▶ _Job item_
Please copy the part of the items that opens with the line containing "Obálky jsou vhodné" and runs through the end of the items, swapping "Desconectado" for "En línea" and keeping everything else unchanged. Leave the pictures out of your answer.

▶ _Supplied entries_
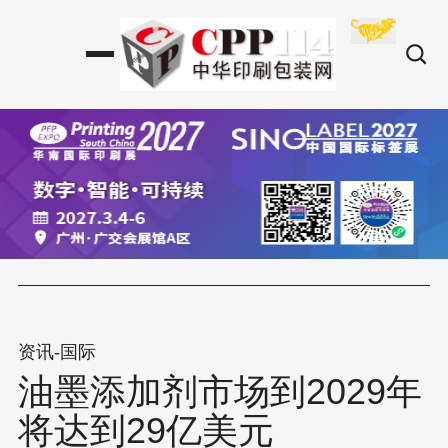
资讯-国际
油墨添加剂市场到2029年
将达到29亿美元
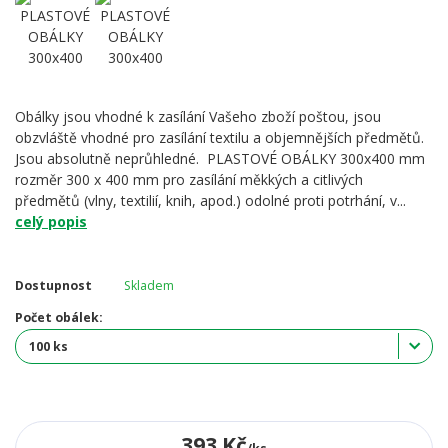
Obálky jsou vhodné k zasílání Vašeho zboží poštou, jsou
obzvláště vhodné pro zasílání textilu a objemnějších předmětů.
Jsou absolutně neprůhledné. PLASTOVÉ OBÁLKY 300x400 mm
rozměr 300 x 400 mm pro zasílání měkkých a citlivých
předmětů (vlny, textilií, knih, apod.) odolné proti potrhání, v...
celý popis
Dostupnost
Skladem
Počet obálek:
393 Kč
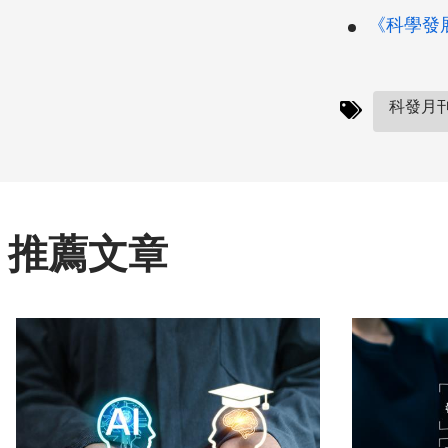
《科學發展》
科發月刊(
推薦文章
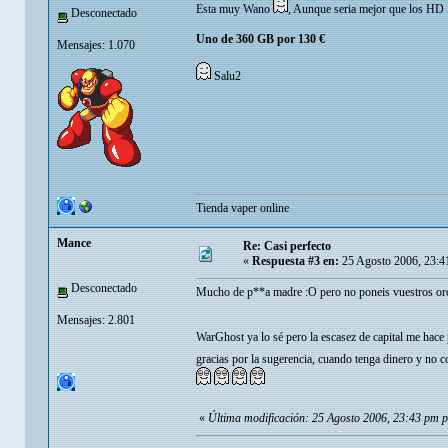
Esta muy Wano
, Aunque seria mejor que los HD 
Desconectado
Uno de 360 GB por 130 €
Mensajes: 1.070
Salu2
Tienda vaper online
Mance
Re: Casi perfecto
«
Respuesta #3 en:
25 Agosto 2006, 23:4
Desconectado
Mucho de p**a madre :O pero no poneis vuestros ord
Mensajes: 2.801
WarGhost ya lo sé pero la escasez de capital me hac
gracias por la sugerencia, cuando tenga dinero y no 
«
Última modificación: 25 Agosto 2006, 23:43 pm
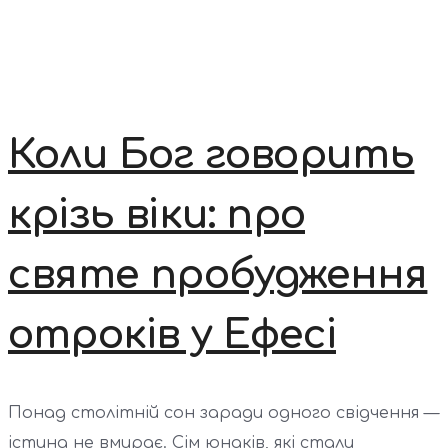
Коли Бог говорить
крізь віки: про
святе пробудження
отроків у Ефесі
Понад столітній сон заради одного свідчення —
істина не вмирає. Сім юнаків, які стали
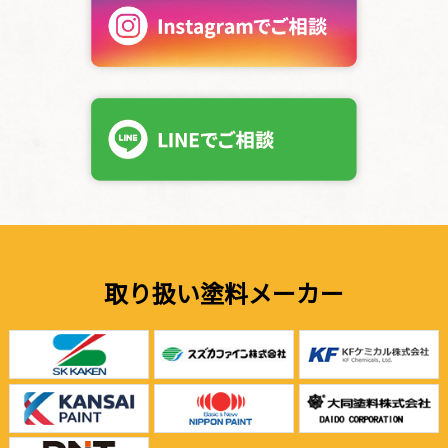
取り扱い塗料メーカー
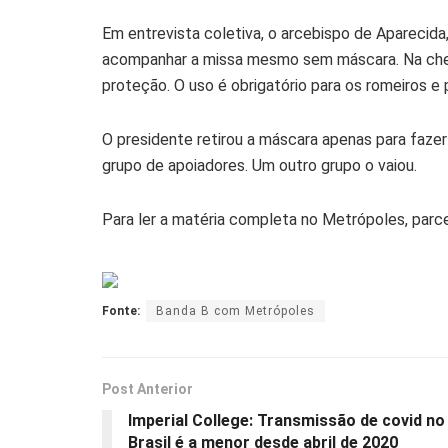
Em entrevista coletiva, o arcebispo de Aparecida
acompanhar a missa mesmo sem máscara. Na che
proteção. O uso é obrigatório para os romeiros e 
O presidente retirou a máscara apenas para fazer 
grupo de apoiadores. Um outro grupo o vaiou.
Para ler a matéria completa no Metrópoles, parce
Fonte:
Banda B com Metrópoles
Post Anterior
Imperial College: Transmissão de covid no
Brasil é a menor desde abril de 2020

▶ _Exercise solution_
Obálky jsou vhodné k zasílání Vašeho zboží poštou, jsou
obzvláště vhodné pro zasílání textilu a objemnějších předmětů.
Jsou absolutně neprůhledné. PLASTOVÉ OBÁLKY 300x400 mm
rozměr 300 x 400 mm pro zasílání měkkých a citlivých
předmětů (vlny, textilií, knih, apod.) odolné proti potrhání, v...
celý popis
Dostupnost
Skladem
Počet obálek:
393 Kč
《科學發展》
科發月刊(
推薦文章
Esta muy Wano
, Aunque seria mejor que los HD 
En línea
Uno de 360 GB por 130 €
Mensajes: 1.070
Salu2
Tienda vaper online
Mance
Re: Casi perfecto
«
Respuesta #3 en:
25 Agosto 2006, 23:4
En línea
Mucho de p**a madre :O pero no poneis vuestros ord
Mensajes: 2.801
WarGhost ya lo sé pero la escasez de capital me hac
gracias por la sugerencia, cuando tenga dinero y no 
«
Última modificación: 25 Agosto 2006, 23:43 pm
Коли Бог говорить
крізь віки: про
святе пробудження
отроків у Ефесі
Понад столітній сон заради одного свідчення —
істина не вмирає. Сім юнаків, які стали
取り扱い塗料メーカー
Em entrevista coletiva, o arcebispo de Aparecida
acompanhar a missa mesmo sem máscara. Na che
proteção. O uso é obrigatório para os romeiros e 
O presidente retirou a máscara apenas para fazer 
grupo de apoiadores. Um outro grupo o vaiou.
Para ler a matéria completa no Metrópoles, parce
Fonte:
Banda B com Metrópoles
Post Anterior
Imperial College: Transmissão de covid no
Brasil é a menor desde abril de 2020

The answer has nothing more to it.